"Söylesene, burada kaç senedir duruyorsun sen? Şey, benim yeni olduğumu zaten biliyorsun ama... Hımm öyle işte!"
"Sene mi? Ben de yeni sayılırım burada. 2. ayımdayım henüz, buraya alışmak düşündüğün kadar da zor değil. Merak etme, sen de yakında benim gibi hissedersin." dedim ona güvence vererek.
"Hiç sanmıyorum." deyip iç çekti. "Öğrenmem gereken o kadar çok şey var ki..."
"Merak etme, sen bana güven." diye karşılık verdim. "Zaten kampın en iyi kulübelerinden birindesin, ablaların Lucy ve Sere'yi tanıyorum. İkisi de sana yardımcı olacaklardır."

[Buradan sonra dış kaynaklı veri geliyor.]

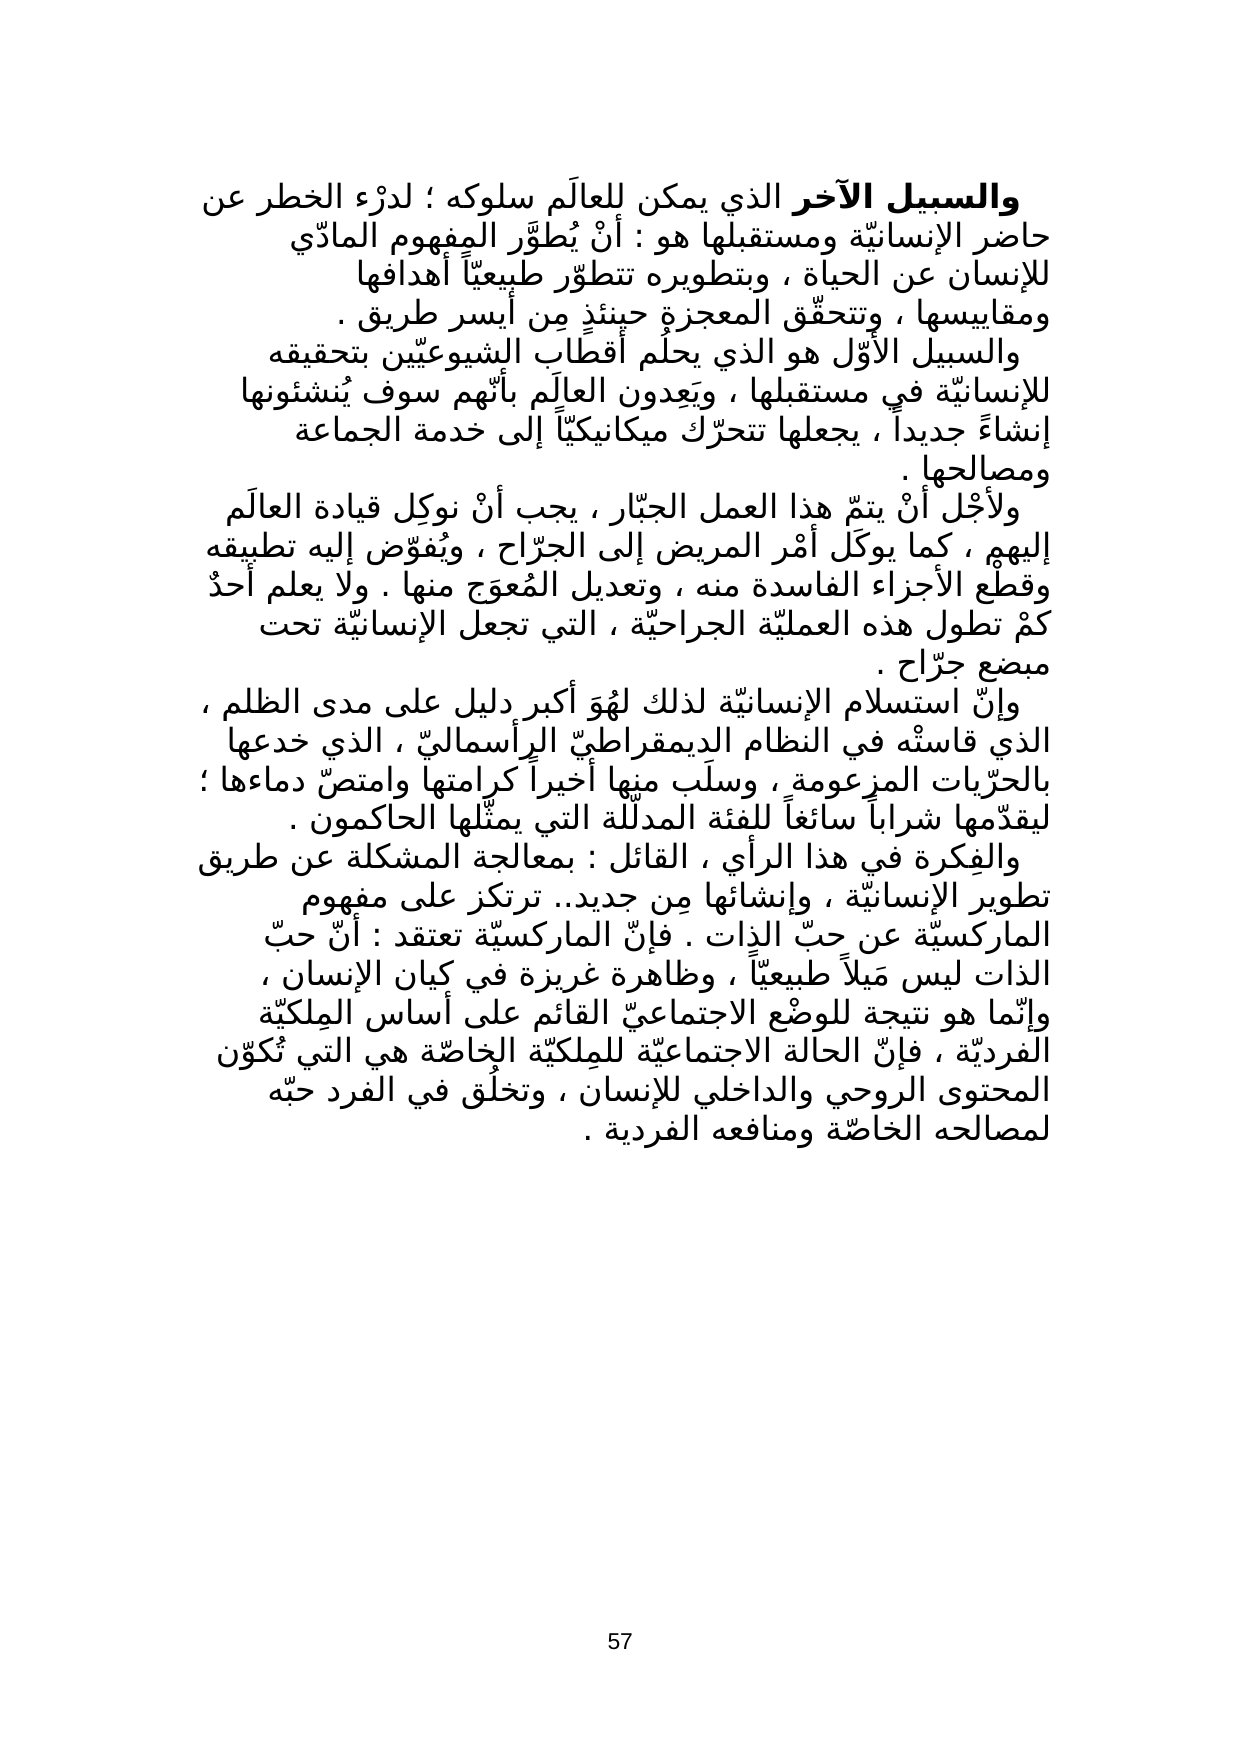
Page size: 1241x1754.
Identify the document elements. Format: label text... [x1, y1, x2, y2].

text وإنّ استسلام الإنسانيّة لذلك لهُوَ أكبر دليل على مدى الظلم ، الذي قاستْه في النظام الديمقراطيّ الرأسماليّ ، الذي خدعها بالحرّيات المزعومة ، وسلَب منها أخيراً كرامتها وامتصّ دماءها ؛ ليقدّمها شراباً سائغاً للفئة المدلّلة التي يمثّلها الحاكمون . [189, 682, 1051, 838]
text والسبيل الآخر الذي يمكن للعالَم سلوكه ؛ لدرْء الخطر عن حاضر الإنسانيّة ومستقبلها هو : أنْ يُطوَّر المفهوم المادّي للإنسان عن الحياة ، وبتطويره تتطوّر طبيعيّاً أهدافها ومقاييسها ، وتتحقّق المعجزة حينئذٍ مِن أيسر طريق . [189, 177, 1051, 333]
text ولأجْل أنْ يتمّ هذا العمل الجبّار ، يجب أنْ نوكِل قيادة العالَم إليهم ، كما يوكَل أمْر المريض إلى الجرّاح ، ويُفوّض إليه تطبيقه وقطْع الأجزاء الفاسدة منه ، وتعديل المُعوَج منها . ولا يعلم أحدٌ كمْ تطول هذه العمليّة الجراحيّة ، التي تجعل الإنسانيّة تحت مبضع جرّاح . [189, 488, 1051, 682]
text والفِكرة في هذا الرأي ، القائل : بمعالجة المشكلة عن طريق تطوير الإنسانيّة ، وإنشائها مِن جديد.. ترتكز على مفهوم الماركسيّة عن حبّ الذات . فإنّ الماركسيّة تعتقد : أنّ حبّ الذات ليس مَيلاً طبيعيّاً ، وظاهرة غريزة في كيان الإنسان ، وإنّما هو نتيجة للوضْع الاجتماعيّ القائم على أساس المِلكيّة الفرديّة ، فإنّ الحالة الاجتماعيّة للمِلكيّة الخاصّة هي التي تُكوّن المحتوى الروحي والداخلي للإنسان ، وتخلُق في الفرد حبّه لمصالحه الخاصّة ومنافعه الفردية . [189, 838, 1051, 1148]
text والسبيل الأوّل هو الذي يحلُم أقطاب الشيوعيّين بتحقيقه للإنسانيّة في مستقبلها ، ويَعِدون العالَم بأنّهم سوف يُنشئونها إنشاءً جديداً ، يجعلها تتحرّك ميكانيكيّاً إلى خدمة الجماعة ومصالحها . [189, 333, 1051, 488]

"Buna hiç şüphem yok zaten."
Ben de onun gibi düşünüyordum ilk başlarda. Bu kampa alışamayacağımı düşünüyordum öncelerde, şimdi ise burası benim evim olmuştu. Arkadaşlarım da ailem. Bunların hepsini anlattım Aquamarin'e. Rahatlamış görünüyordu.
"Eee, kahvelerimiz de bittiğine göre işimize dönelim mi?" diye sordum.

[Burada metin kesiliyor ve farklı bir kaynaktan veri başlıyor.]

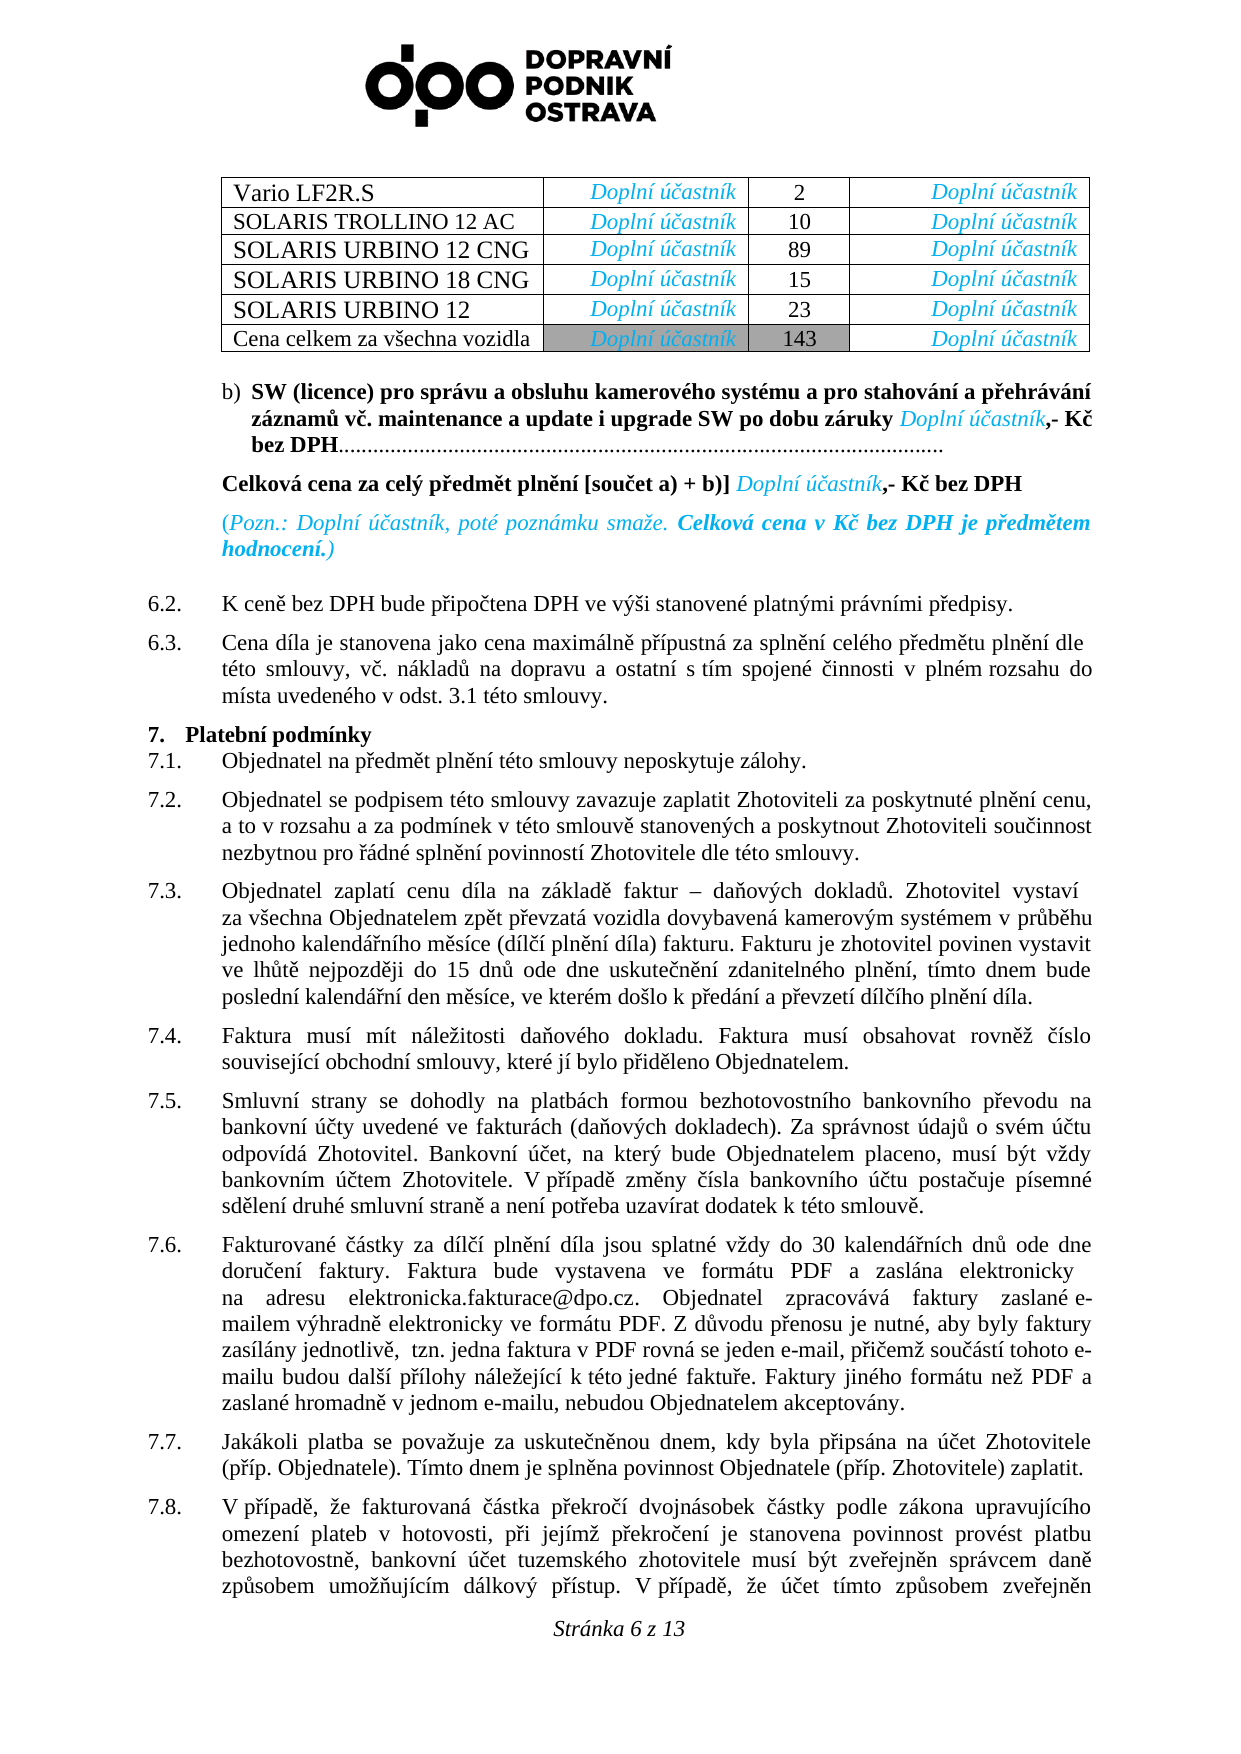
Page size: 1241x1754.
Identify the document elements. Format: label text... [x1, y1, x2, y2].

table_cell Doplní účastník [544, 265, 748, 294]
list Platební podmínky [148, 721, 1092, 747]
list Jakákoli platba se považuje za uskutečněnou dnem, kdy byla připsána na účet Zhotovitele (příp. Objednatele). Tímto dnem je splněna povinnost Objednatele (příp. Zhotovitele) zaplatit. [148, 1428, 1092, 1481]
table_cell SOLARIS TROLLINO 12 AC [222, 208, 543, 234]
table_cell 89 [749, 235, 849, 264]
table_cell Doplní účastník [850, 235, 1089, 264]
list Fakturované částky za dílčí plnění díla jsou splatné vždy do 30 kalendářních dnů ode dne doručení faktury. Faktura bude vystavena ve formátu PDF a zaslána elektronicky na adresu elektronicka.fakturace@dpo.cz. Objednatel zpracovává faktury zaslané e-mailem výhradně elektronicky ve formátu PDF. Z důvodu přenosu je nutné, aby byly faktury zasílány jednotlivě, tzn. jedna faktura v PDF rovná se jeden e-mail, přičemž součástí tohoto e-mailu budou další přílohy náležející k této jedné faktuře. Faktury jiného formátu než PDF a zaslané hromadně v jednom e-mailu, nebudou Objednatelem akceptovány. [148, 1231, 1092, 1416]
list Faktura musí mít náležitosti daňového dokladu. Faktura musí obsahovat rovněž číslo související obchodní smlouvy, které jí bylo přiděleno Objednatelem. [148, 1022, 1092, 1074]
list Objednatel se podpisem této smlouvy zavazuje zaplatit Zhotoviteli za poskytnuté plnění cenu, a to v rozsahu a za podmínek v této smlouvě stanovených a poskytnout Zhotoviteli součinnost nezbytnou pro řádné splnění povinností Zhotovitele dle této smlouvy. [148, 786, 1092, 865]
text (Pozn.: Doplní účastník, poté poznámku smaže. Celková cena v Kč bez DPH je předmětem hodnocení.) [222, 509, 1093, 561]
table_cell Doplní účastník [544, 178, 748, 207]
list Objednatel na předmět plnění této smlouvy neposkytuje zálohy. [148, 747, 1092, 773]
table_cell Cena celkem za všechna vozidla [222, 325, 543, 351]
table_cell Doplní účastník [544, 325, 748, 351]
table_cell 23 [749, 295, 849, 323]
table_cell Doplní účastník [850, 178, 1089, 207]
list SW (licence) pro správu a obsluhu kamerového systému a pro stahování a přehrávání záznamů vč. maintenance a update i upgrade SW po dobu záruky Doplní účastník,- Kč bez DPH [222, 378, 1092, 457]
table_cell Doplní účastník [544, 235, 748, 264]
table_cell 143 [749, 325, 849, 351]
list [148, 1493, 1092, 1599]
table_cell Doplní účastník [544, 208, 748, 234]
table_cell 2 [749, 178, 849, 207]
table_cell Doplní účastník [544, 295, 748, 323]
table_cell 15 [749, 265, 849, 294]
table_cell SOLARIS URBINO 12 CNG [222, 235, 543, 264]
table_cell Vario LF2R.S [222, 178, 543, 207]
table_cell SOLARIS URBINO 12 [222, 295, 543, 323]
table_cell Doplní účastník [850, 325, 1089, 351]
list Cena díla je stanovena jako cena maximálně přípustná za splnění celého předmětu plnění dle této smlouvy, vč. nákladů na dopravu a ostatní s tím spojené činnosti v plném rozsahu do místa uvedeného v odst. 3.1 této smlouvy. [148, 629, 1092, 708]
picture [365, 44, 673, 127]
list Smluvní strany se dohodly na platbách formou bezhotovostního bankovního převodu na bankovní účty uvedené ve fakturách (daňových dokladech). Za správnost údajů o svém účtu odpovídá Zhotovitel. Bankovní účet, na který bude Objednatelem placeno, musí být vždy bankovním účtem Zhotovitele. V případě změny čísla bankovního účtu postačuje písemné sdělení druhé smluvní straně a není potřeba uzavírat dodatek k této smlouvě. [148, 1087, 1092, 1219]
table_cell SOLARIS URBINO 18 CNG [222, 265, 543, 294]
table_cell Doplní účastník [850, 265, 1089, 294]
table_cell Doplní účastník [850, 295, 1089, 323]
table_cell Doplní účastník [850, 208, 1089, 234]
list Objednatel zaplatí cenu díla na základě faktur – daňových dokladů. Zhotovitel vystaví za všechna Objednatelem zpět převzatá vozidla dovybavená kamerovým systémem v průběhu jednoho kalendářního měsíce (dílčí plnění díla) fakturu. Fakturu je zhotovitel povinen vystavit ve lhůtě nejpozději do 15 dnů ode dne uskutečnění zdanitelného plnění, tímto dnem bude poslední kalendářní den měsíce, ve kterém došlo k předání a převzetí dílčího plnění díla. [148, 877, 1092, 1009]
list K ceně bez DPH bude připočtena DPH ve výši stanovené platnými právními předpisy. [148, 590, 1092, 617]
text Celková cena za celý předmět plnění [součet a) + b)] Doplní účastník,- Kč bez DPH [222, 470, 1093, 496]
table_cell 10 [749, 208, 849, 234]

"İş derken?" dedi dudaklarını ısırarak.
"Rövanş yapacaktık ya..." Unutkan bir Athena kızı? Bu kampta daha nelere rastlayacaktım acaba?

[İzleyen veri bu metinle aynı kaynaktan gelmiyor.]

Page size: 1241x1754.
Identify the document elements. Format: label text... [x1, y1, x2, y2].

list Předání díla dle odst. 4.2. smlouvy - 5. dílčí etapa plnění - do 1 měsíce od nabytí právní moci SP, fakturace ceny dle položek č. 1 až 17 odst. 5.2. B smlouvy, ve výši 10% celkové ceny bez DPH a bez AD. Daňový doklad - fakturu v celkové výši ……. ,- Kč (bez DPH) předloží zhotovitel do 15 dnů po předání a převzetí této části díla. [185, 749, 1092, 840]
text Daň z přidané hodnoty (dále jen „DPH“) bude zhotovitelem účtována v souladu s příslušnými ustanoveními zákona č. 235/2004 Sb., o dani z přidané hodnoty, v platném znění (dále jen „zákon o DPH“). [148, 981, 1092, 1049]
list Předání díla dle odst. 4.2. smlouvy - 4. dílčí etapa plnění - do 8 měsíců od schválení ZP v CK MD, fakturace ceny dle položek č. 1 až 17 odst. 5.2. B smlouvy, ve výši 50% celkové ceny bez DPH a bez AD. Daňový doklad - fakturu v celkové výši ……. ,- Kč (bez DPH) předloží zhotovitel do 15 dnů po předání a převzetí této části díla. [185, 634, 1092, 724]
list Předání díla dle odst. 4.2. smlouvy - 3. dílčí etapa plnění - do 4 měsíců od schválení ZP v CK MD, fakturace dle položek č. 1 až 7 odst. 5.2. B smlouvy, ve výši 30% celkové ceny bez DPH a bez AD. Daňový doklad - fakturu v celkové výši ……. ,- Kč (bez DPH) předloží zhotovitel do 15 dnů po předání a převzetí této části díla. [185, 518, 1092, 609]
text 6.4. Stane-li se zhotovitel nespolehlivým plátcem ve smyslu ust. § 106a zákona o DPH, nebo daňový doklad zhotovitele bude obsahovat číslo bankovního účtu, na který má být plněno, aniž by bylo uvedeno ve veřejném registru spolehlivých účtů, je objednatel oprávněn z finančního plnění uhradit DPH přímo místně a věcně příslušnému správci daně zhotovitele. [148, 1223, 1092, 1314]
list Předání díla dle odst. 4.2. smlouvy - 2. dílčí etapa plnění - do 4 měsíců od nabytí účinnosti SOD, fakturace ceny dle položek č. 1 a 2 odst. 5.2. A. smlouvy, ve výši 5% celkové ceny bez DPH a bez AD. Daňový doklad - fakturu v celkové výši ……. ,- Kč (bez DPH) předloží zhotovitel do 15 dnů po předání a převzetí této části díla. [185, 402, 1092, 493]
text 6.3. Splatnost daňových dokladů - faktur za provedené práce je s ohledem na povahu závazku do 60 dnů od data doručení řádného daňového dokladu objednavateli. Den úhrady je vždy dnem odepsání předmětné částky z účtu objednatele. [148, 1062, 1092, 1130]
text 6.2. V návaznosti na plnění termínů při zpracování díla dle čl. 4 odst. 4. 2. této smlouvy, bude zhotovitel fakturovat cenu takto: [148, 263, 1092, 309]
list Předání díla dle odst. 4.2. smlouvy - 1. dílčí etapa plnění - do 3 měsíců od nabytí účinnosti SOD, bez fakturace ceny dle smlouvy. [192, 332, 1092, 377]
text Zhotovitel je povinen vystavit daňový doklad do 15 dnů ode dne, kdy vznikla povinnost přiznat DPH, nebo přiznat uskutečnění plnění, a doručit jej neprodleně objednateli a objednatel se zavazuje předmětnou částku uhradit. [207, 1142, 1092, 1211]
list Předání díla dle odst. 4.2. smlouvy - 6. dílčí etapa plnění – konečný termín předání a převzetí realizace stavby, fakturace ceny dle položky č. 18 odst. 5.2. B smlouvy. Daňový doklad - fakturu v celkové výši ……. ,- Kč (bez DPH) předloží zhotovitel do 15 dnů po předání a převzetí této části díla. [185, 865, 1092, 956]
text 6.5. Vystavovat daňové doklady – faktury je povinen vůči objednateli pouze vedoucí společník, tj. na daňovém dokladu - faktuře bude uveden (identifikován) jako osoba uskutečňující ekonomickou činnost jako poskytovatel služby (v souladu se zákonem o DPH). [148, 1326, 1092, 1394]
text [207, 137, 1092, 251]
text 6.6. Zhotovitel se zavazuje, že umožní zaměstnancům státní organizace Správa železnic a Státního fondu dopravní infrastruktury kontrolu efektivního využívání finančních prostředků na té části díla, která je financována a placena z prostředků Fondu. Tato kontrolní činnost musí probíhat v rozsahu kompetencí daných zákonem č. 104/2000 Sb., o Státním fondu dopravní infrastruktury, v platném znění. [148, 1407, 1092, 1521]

"Ah, doğru ya! Pekala o zaman, ikinci mağlubiyetine hazırlan Adrian!" Her ne kadar şımarık olsa da, bana meydan okumaktan çekinmese de, bu kızdan hoşlanmıştım. Bunları bana başka biri söylese kılıcım şu anda elimde olurdu, ama Aqua'ya karşı biraz daha töleranslıydım nedense. Kulübeden çıkıp birlikte cirit sahasına doğru yürümeye başladık. Ama bu kez kazanacağımdan emindim.